Not only were banished women marginalized in the US, they experienced similar harm in Mexico, as rights and public aid were assigned to male heads of households with the assumption that wives and children would indirectly benefit. Life in Mexico was hard for banished families. Alongside barriers of language and culture, employment and educational opportunities were severely diminished. These women had not been accepted as full-fledged American citizens in the US, and in Mexico they were seen as too American to be accepted as full-fledged Mexicans. “No matter which side of the border they were on” writes Ramirez, “ethnic Mexicans became entangled in a distinctly racialized, gendered, and transnational cycle of displacement and marginalization.”

As we see in the present, the reductive idea that Mexican Americans are low-skilled, disposable immigrant workers is difficult to eradicate from the American imagination. Employers large and small need and want the labor that Mexican immigrants provide, but not at the expense of granting them full political belonging or by respecting their economic and cultural contributions. As the women profiled in Banished Citizens make evident — and as our contemporary experience unfortunately reinforces — citizenship is no guarantee of civil or human rights when the government is determined to carry out mass deportations. 

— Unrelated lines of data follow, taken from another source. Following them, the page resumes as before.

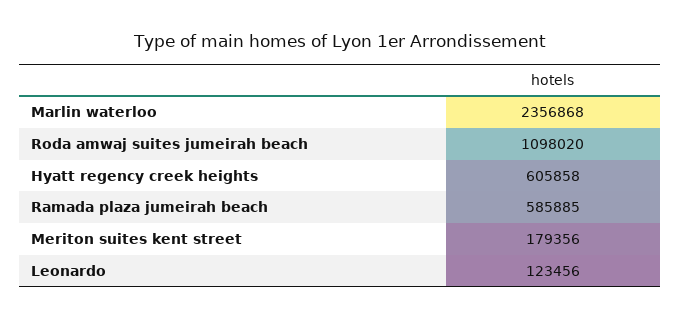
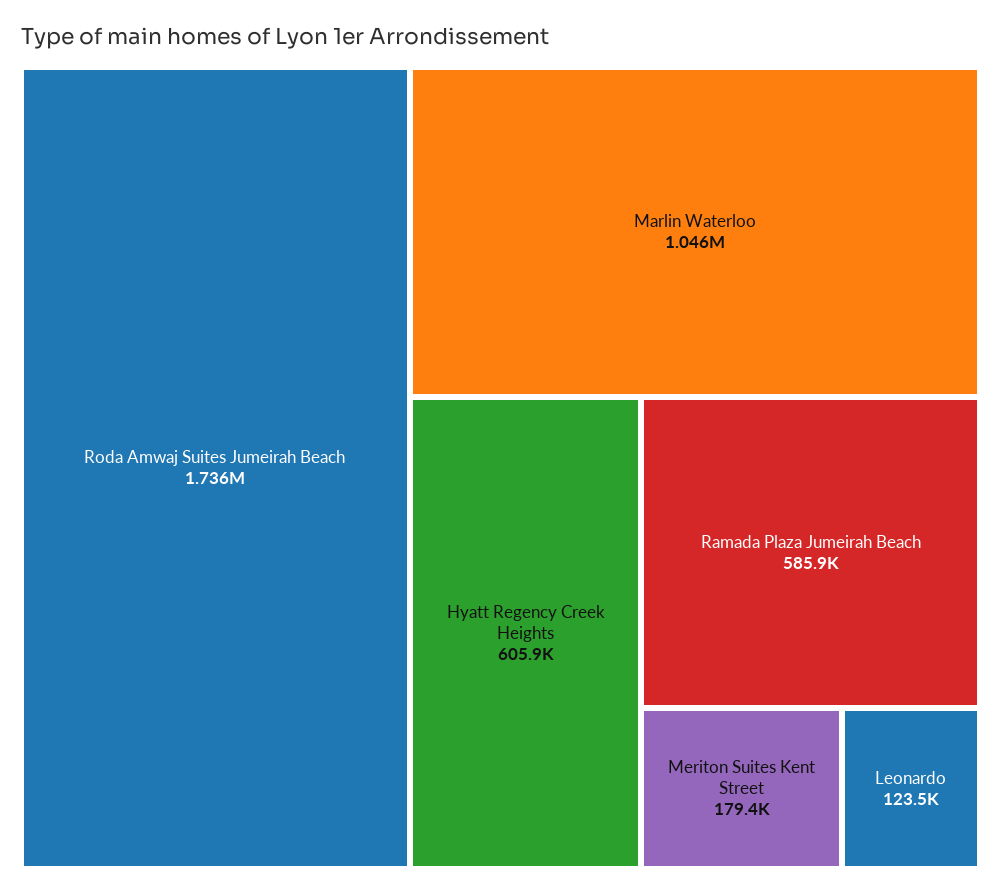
  {
-   "Marlin waterloo": 2356868,
+   "Marlin waterloo": 1046000,
-   "Roda amwaj suites jumeirah beach": 1098020,
+   "Roda amwaj suites jumeirah beach": 1736000,
    "Hyatt regency creek heights": 605858,
    "Ramada plaza jumeirah beach": 585885,
    "Meriton suites kent street": 179356,
    "Leonardo": 123456
  }

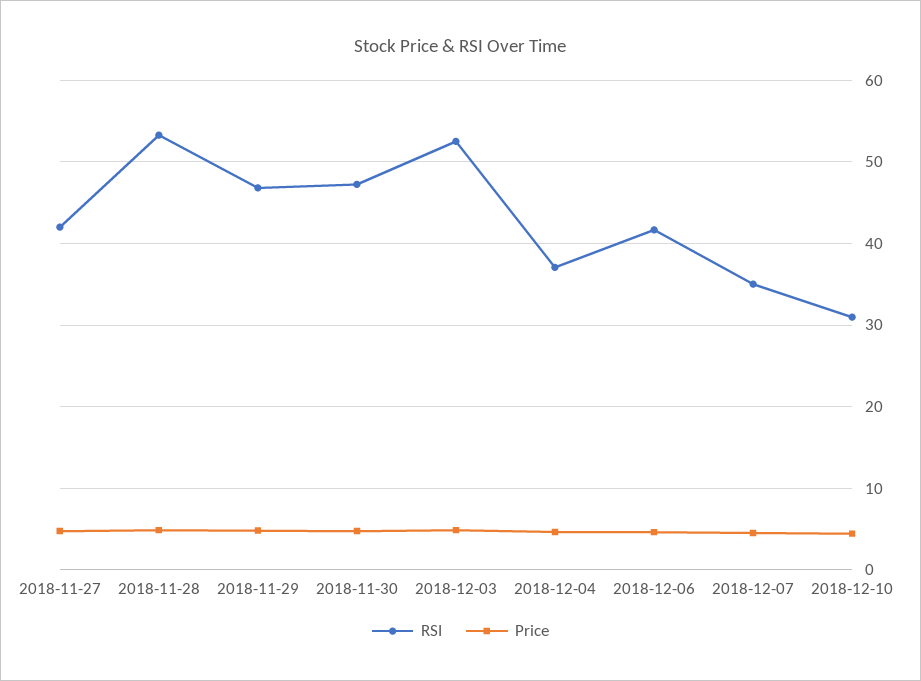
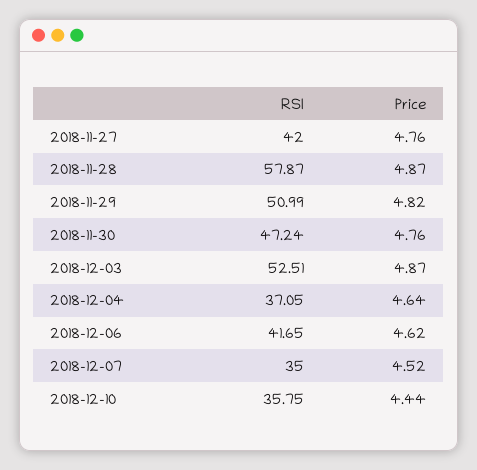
  {
    "RSI": {
      "2018-11-27": 42,
-     "2018-11-28": 53,
+     "2018-11-28": 57.87,
-     "2018-11-29": 47,
+     "2018-11-29": 50.99,
      "2018-11-30": 47.24,
      "2018-12-03": 52.51,
      "2018-12-04": 37.05,
      "2018-12-06": 41.65,
      "2018-12-07": 35,
-     "2018-12-10": 31
+     "2018-12-10": 35.75
    },
    "Price": {
      "2018-11-27": 4.76,
      "2018-11-28": 4.87,
      "2018-11-29": 4.82,
      "2018-11-30": 4.76,
      "2018-12-03": 4.87,
      "2018-12-04": 4.64,
      "2018-12-06": 4.62,
      "2018-12-07": 4.52,
      "2018-12-10": 4.44
    }
  }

The final chapter documents efforts to recognize and redress the harm done to the families that experienced banishment. Beyond financial reparations and formal apologies, what many families want is for this history to be incorporated in the K-12 public educational system across the nation. That’s an uphill journey in the current climate of fear and imposed orthodoxy, but if we wish to address and heal these injustices in the present, we must be willing to look into the past.